■ SOURCE PASSAGE
[Start of section]

Jackson also alleged causes of action based on the following state claims: (1) various violations of the Ohio Constitution, (2) intentional infliction of emotional distress, (3) invasion of privacy, (4) racial discrimination and retaliation in violation of Ohio Revised Code § 4112, and (5) defamation. Finally, he sought a declaration that the 1997 investigative report was illegal and requested an injunction ordering its expungement from the City's records.

The district court granted the City's Rule 12(b)(6) motion to dismiss all of Jackson's claims for failure to state a claim upon which relief could be granted, except for his state claim of defamation. As to the defamation claim, the district court declined to exercise supplemental jurisdiction, and thus dismissed it without prejudice. Jackson has timely appealed.


A. Standard of review

A district court's dismissal of a complaint under Rule 12(b)(6) of the Federal Rules of Civil Procedure is reviewed de novo. See Bloch v. Ribar, 156 F.3d 673, 677 (6th Cir. 1998). "The court must construe the complaint in a light most favorable to the plaintiff, and accept all of [the] factual allegations as true." Id. "Dismissal pursuant to a Rule 12(b)(6) motion is proper only if it is clear that no relief could be granted under any set of facts that could be proved consistent with the allegations." Id. (internal quotation marks omitted).

In support of his challenge to the district court's ruling, Jackson repeatedly claims that the court did not adequately consider the facts as alleged in his complaint. A court is not required, however, to accept a plaintiff's summary allegations or unwarranted legal conclusions in ruling on a motion to dismiss. See Lillard v. Shelby County Bd. of Educ., 76 F.3d 716, 726 (6th Cir. 1996).

[End of section]

■ EXERCISE BRIEF
Update the stretch of the court opinion excerpt from "Jackson also alleged" through "the City's records." by putting "false light" in place of "invasion of privacy". These rows have no connection to the court opinion excerpt.

■ MATERIAL SUPPLIED
[Start of section]

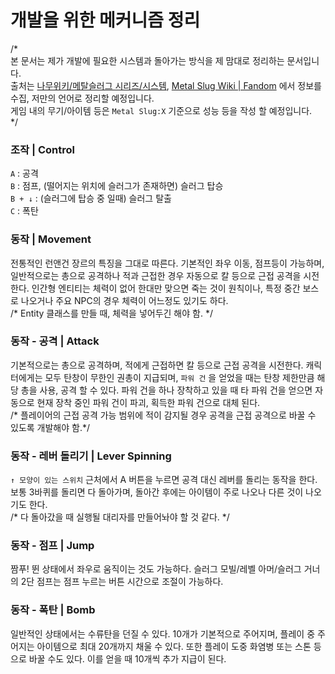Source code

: # 개발을 위한 메커니즘 정리

/*  
본 문서는 제가 개발에 필요한 시스템과 돌아가는 방식을 제 맘대로 정리하는 문서입니다.  
출처는 [나무위키/메탈슬러그 시리즈/시스템](https://namu.wiki/w/메탈슬러그%20시리즈/시스템), [Metal Slug Wiki | Fandom](https://metalslug.fandom.com/) 에서 정보를 수집, 저만의 언어로 정리할 예정입니다.  
게임 내의 무기/아이템 등은 `Metal Slug:X` 기준으로 성능 등을 작성 할 예정입니다.  
*/

### 조작 | Control

`A` : 공격  
`B` : 점프, (떨어지는 위치에 슬러그가 존재하면) 슬러그 탑승  
`B + ↓` : (슬러그에 탑승 중 일때) 슬러그 탈출  
`C` : 폭탄

### 동작 | Movement

전통적인 런앤건 장르의 특징을 그대로 따른다. 기본적인 좌우 이동, 점프등이 가능하며, 일반적으로는 총으로 공격하나 적과 근접한 경우 자동으로 칼 등으로 근접 공격을 시전한다. 인간형 엔티티는 체력이 없어 한대만 맞으면 죽는 것이 원칙이나, 특정 중간 보스로 나오거나 주요 NPC의 경우 체력이 어느정도 있기도 하다.  
/* Entity 클래스를 만들 때, 체력을 넣어두긴 해야 함. */  

### 동작 - 공격 | Attack

기본적으로는 총으로 공격하며, 적에게 근접하면 칼 등으로 근접 공격을 시전한다. 캐릭터에게는 모두 탄창이 무한인 권총이 지급되며, `파워 건` 을 얻었을 때는 탄창 제한만큼 해당 총을 사용, 공격 할 수 있다. 파워 건을 하나 장착하고 있을 때 타 파워 건을 얻으면 자동으로 현재 장착 중인 파워 건이 파괴, 획득한 파워 건으로 대체 된다.  
/* 플레이어의 근접 공격 가능 범위에 적이 감지될 경우 공격을 근접 공격으로 바꿀 수 있도록 개발해야 함.*/  

### 동작 - 레버 돌리기 | Lever Spinning

`↑ 모양이 있는 스위치` 근처에서 A 버튼을 누르면 공격 대신 레버를 돌리는 동작을 한다. 보통 3바퀴를 돌리면 다 돌아가며, 돌아간 후에는 아이템이 주로 나오나 다른 것이 나오기도 한다.  
/* 다 돌아갔을 때 실행될 대리자를 만들어놔야 할 것 같다. */  

### 동작 - 점프 | Jump

짬푸! 뛴 상태에서 좌우로 움직이는 것도 가능하다. 슬러그 모빌/레벨 아머/슬러그 거너의 2단 점프는 점프 누르는 버튼 시간으로 조절이 가능하다.

### 동작 - 폭탄 | Bomb

일반적인 상태에서는 수류탄을 던질 수 있다. 10개가 기본적으로 주어지며, 플레이 중 주어지는 아이템으로 최대 20개까지 채울 수 있다. 또한 플레이 도중 화염병 또는 스톤 등으로 바꿀 수도 있다. 이를 얻을 때 10개씩 추가 지급이 된다.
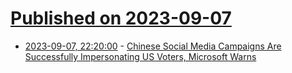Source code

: # [Published on 2023-09-07](index.md)

* [2023-09-07, 22:20:00](https://tech.slashdot.org/story/23/09/07/2038233/chinese-social-media-campaigns-are-successfully-impersonating-us-voters-microsoft-warns?utm_source=rss1.0mainlinkanon&utm_medium=feed) - [Chinese Social Media Campaigns Are Successfully Impersonating US Voters, Microsoft Warns](https://tech.slashdot.org/story/23/09/07/2038233/chinese-social-media-campaigns-are-successfully-impersonating-us-voters-microsoft-warns?utm_source=rss1.0mainlinkanon&utm_medium=feed)
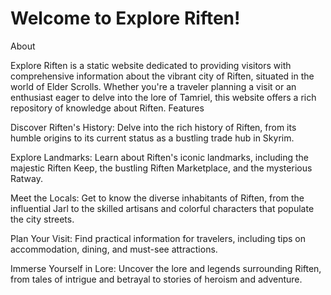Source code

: # Welcome to Explore Riften!

About

Explore Riften is a static website dedicated to providing visitors with comprehensive information about the vibrant city of Riften, situated in the world of Elder Scrolls. Whether you're a traveler planning a visit or an enthusiast eager to delve into the lore of Tamriel, this website offers a rich repository of knowledge about Riften.
Features

 Discover Riften's History: Delve into the rich history of Riften, from its humble origins to its current status as a bustling trade hub in Skyrim.

   Explore Landmarks: Learn about Riften's iconic landmarks, including the majestic Riften Keep, the bustling Riften Marketplace, and the mysterious Ratway.

   Meet the Locals: Get to know the diverse inhabitants of Riften, from the influential Jarl to the skilled artisans and colorful characters that populate the city streets.

   Plan Your Visit: Find practical information for travelers, including tips on accommodation, dining, and must-see attractions.

  Immerse Yourself in Lore: Uncover the lore and legends surrounding Riften, from tales of intrigue and betrayal to stories of heroism and adventure.


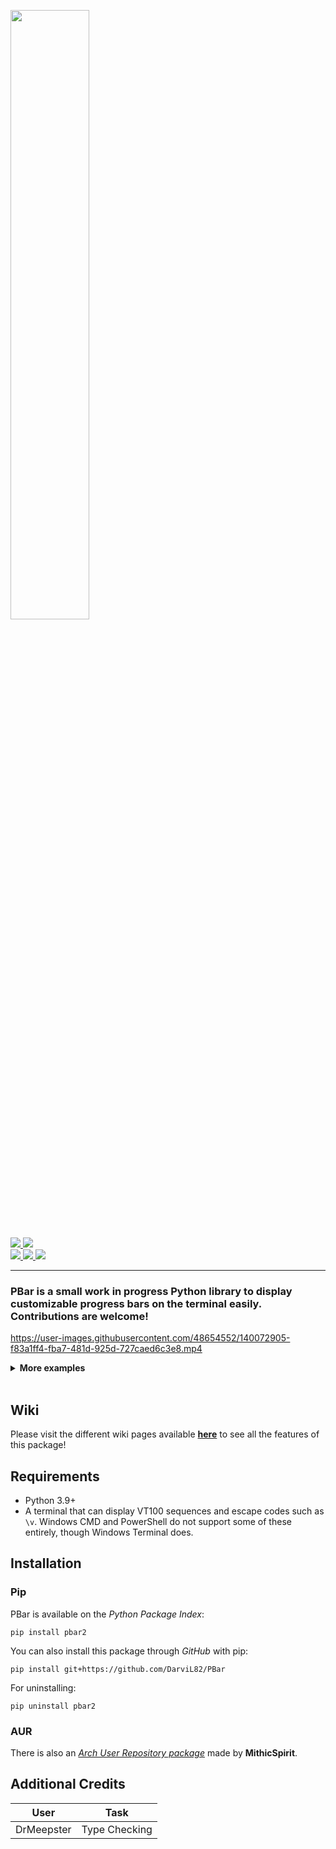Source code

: <a href="https://darvil82.github.io/PBar/"><img width=50% src="https://user-images.githubusercontent.com/48654552/136713737-aebdd652-061b-428a-b750-2faa29cd60b3.png"><br></a>

<a href="https://github.com/DarviL82/PBar/pulls"> <img src="https://img.shields.io/badge/contributions-welcome-brightgreen?style=flat-square"> </a> <img src="https://img.shields.io/pypi/dw/pbar2?style=flat-square"> <br>
<a href="https://pypi.org/project/PBar2/"> <img src="https://img.shields.io/pypi/v/pbar2?style=flat-square"> </a>
<a href="https://aur.archlinux.org/packages/python-pbar/"> <img src="https://img.shields.io/aur/version/python-pbar?style=flat-square"> </a>
<img src="https://img.shields.io/pypi/pyversions/pbar2?style=flat-square">


---

### PBar is a small work in progress Python library to display customizable progress bars on the terminal easily. Contributions are welcome!


https://user-images.githubusercontent.com/48654552/140072905-f83a1ff4-fba7-481d-925d-727caed6c3e8.mp4


<details>
	<summary><b> More examples </b></summary>

https://user-images.githubusercontent.com/48654552/148692560-87e005f7-076a-48cc-9ae9-4c168ee040bc.mp4

Source available [here.](https://github.com/DarviL82/PBar/blob/main/resources/examples/relative_pos.py)


https://user-images.githubusercontent.com/48654552/134776865-c7516cf1-0c66-44da-ae2c-f2cbedd2527c.mp4

Source available [here.](https://github.com/DarviL82/PBar/blob/main/resources/examples/anim.py)


https://user-images.githubusercontent.com/48654552/137568056-aafa1ba1-35c2-4ecd-84f8-99ca0093cab5.mp4

Source available [here.](https://github.com/DarviL82/PBar/blob/main/resources/examples/conds.py)

</details>

<br>

## Wiki
Please visit the different wiki pages available **[here](https://github.com/DarviL82/PBar/wiki)** to see all the features of this package!


## Requirements
- Python 3.9+
- A terminal that can display VT100 sequences and escape codes such as `\v`.
Windows CMD and PowerShell do not support some of these entirely, though Windows Terminal does.


## Installation
### Pip
PBar is available on the *Python Package Index*:

`pip install pbar2`

You can also install this package through *GitHub* with pip:

`pip install git+https://github.com/DarviL82/PBar`

For uninstalling:

`pip uninstall pbar2`

### AUR
There is also an [*Arch User Repository package*](https://aur.archlinux.org/packages/python-pbar/) made by **MithicSpirit**.


## Additional Credits
| User       | Task          |
|------------|---------------|
| DrMeepster | Type Checking |
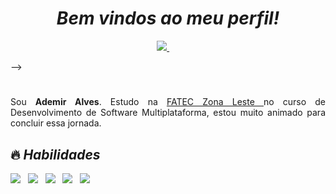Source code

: <h1 align="center"><i>Bem vindos ao meu perfil!</i> </h1>

<p align='center'>
  <a href="https://www.linkedin.com/in/ademir-alves-692499231/" target="_blank">
    <img src="https://img.shields.io/badge/linkedin-%230077B5.svg?&style=for-the-badge&logo=linkedin&logoColor=white">
  </a>&nbsp;&nbsp;&nbsp;&nbsp;
  
-->
</p>

<h1></h1> 

<p align='justify'>Sou <b>Ademir Alves</b>. Estudo na <a href="http://www.fateczl.edu.br/dsmp" target="_blank"> FATEC Zona Leste </a> no curso de Desenvolvimento de Software Multiplataforma, estou muito animado para concluir essa jornada.

</p>

<h2>🔥 <i>Habilidades</i> </h2> 

<img src="https://img.shields.io/badge/html5%20-%23e34f26.svg?&style=for-the-badge&logo=html5&logoColor=white" />&nbsp;&nbsp;
<img src="https://img.shields.io/badge/CSS3-1572B6?&style=for-the-badge&logo=css3&logoColor=white" />&nbsp;&nbsp;
<img src="https://img.shields.io/badge/JavaScript-F7DF1E?style=for-the-badge&logo=javascript&logoColor=black" />&nbsp;&nbsp;
<img src="https://img.shields.io/badge/-Visual%20Studio%20Code-f08c0a?style=for-the-badge&logo=visual-studio-code&logoColor=FFFFFF" />&nbsp;&nbsp;
<img src="https://img.shields.io/badge/-GitHub-171515?style=for-the-badge&logo=github" />&nbsp;&nbsp;





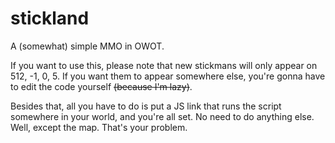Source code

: # stickland
A (somewhat) simple MMO in OWOT.

If you want to use this, please note that new stickmans will only appear on 512, -1, 0, 5. 
If you want them to appear somewhere else, you're gonna have to edit the code yourself ~~(because I'm lazy)~~.

Besides that, all you have to do is put a JS link that runs the script somewhere in your world, and you're all set. No need to do anything else. Well, except the map. That's your problem.
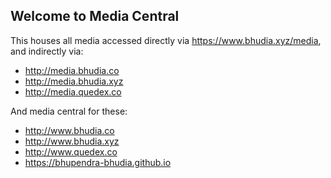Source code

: ## Welcome to Media Central

This houses all media accessed directly via https://www.bhudia.xyz/media, and indirectly via:
- http://media.bhudia.co
- http://media.bhudia.xyz
- http://media.quedex.co

And media central for these:
- http://www.bhudia.co
- http://www.bhudia.xyz
- http://www.quedex.co
- https://bhupendra-bhudia.github.io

[End of section]

■ SOLVED PROBLEM
Jackson also alleged causes of action based on the following state claims: (1) various violations of the Ohio Constitution, (2) intentional infliction of emotional distress, (3) false light, (4) racial discrimination and retaliation in violation of Ohio Revised Code § 4112, and (5) defamation. Finally, he sought a declaration that the 1997 investigative report was illegal and requested an injunction ordering its expungement from the City's records.